Obwohl sie peinlich berührt ihrem Instinkt folgend den Kopf senken wollte, hielt die Anziehungskraft seiner Augen sie in ihrem Bann und sie bemerkte, wie ihr Mund halb geöffnet stehenblieb. Der lodernde Ausdruck dieser Augen bekam in diesem Moment eine unglaubliche Wärme und schien in ihrem Unterbewusstsein neuralgische Knöpfe zu drücken, denn ein schmerzhaft angenehmes Gefühl – als würde ihr heißes Öl vom Kopf langsam über den Rücken runter bis zwischen die Beine laufen – machte sich breit. Marie bemerkte, wie ihr zugleich heiß und kalt wurde und ihr Körper mit der entsprechenden Transpiration antwortete. Sie sah, wie seine Augen langsam zu ihrem Mund wanderten und auf ihren halbgeöffneten Lippen verweilten, die selbst ein Michelangelo sinnlicher hätte nicht malen können.

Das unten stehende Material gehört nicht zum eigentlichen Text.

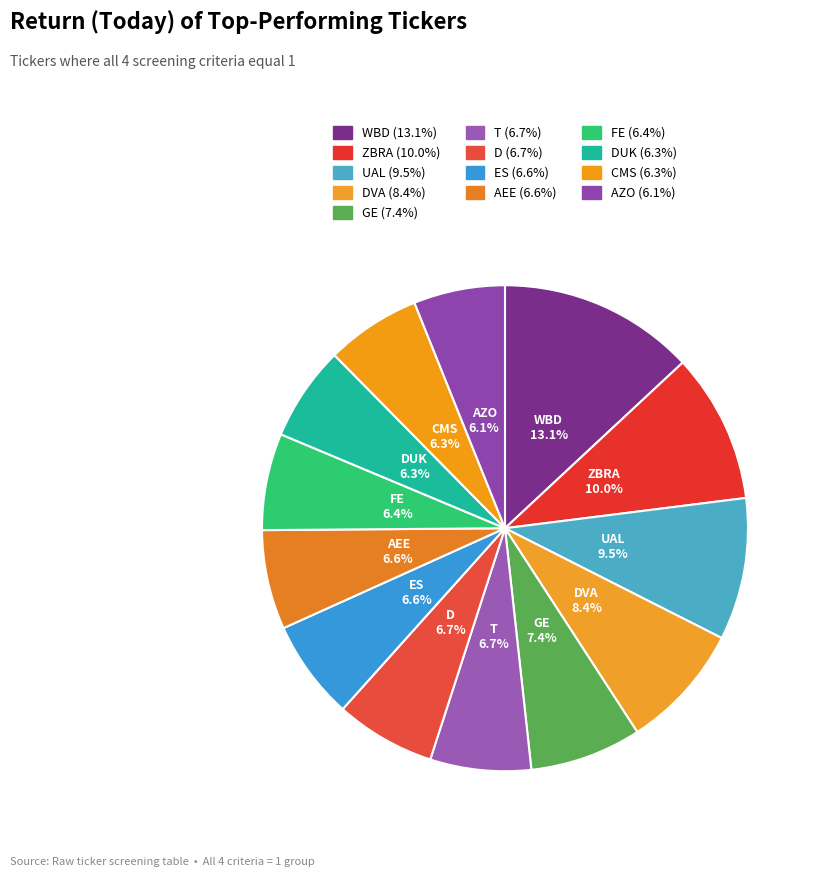

Count the number of slices in the pie.

13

Die Zeit schien zwischen den beiden stillzustehen.
Erst, als nach ein paar Sekunden Maries Duft zusammen mit ihren üppigen weiblichen Reizen auch den Rest seiner Wahrnehmung erreichten, schien es wie ein Unwetter über ihn hereinzubrechen, denn Marie erkannte, wie seine Pupillen sich plötzlich weiteten. Ihre Blicke verschmolzen erneut, als er wieder in ihre Augen blickte, obwohl das Gedränge mit all seinen hektischen Facetten eigentlich keinerlei Spielraum für knisternde Momente lieferte.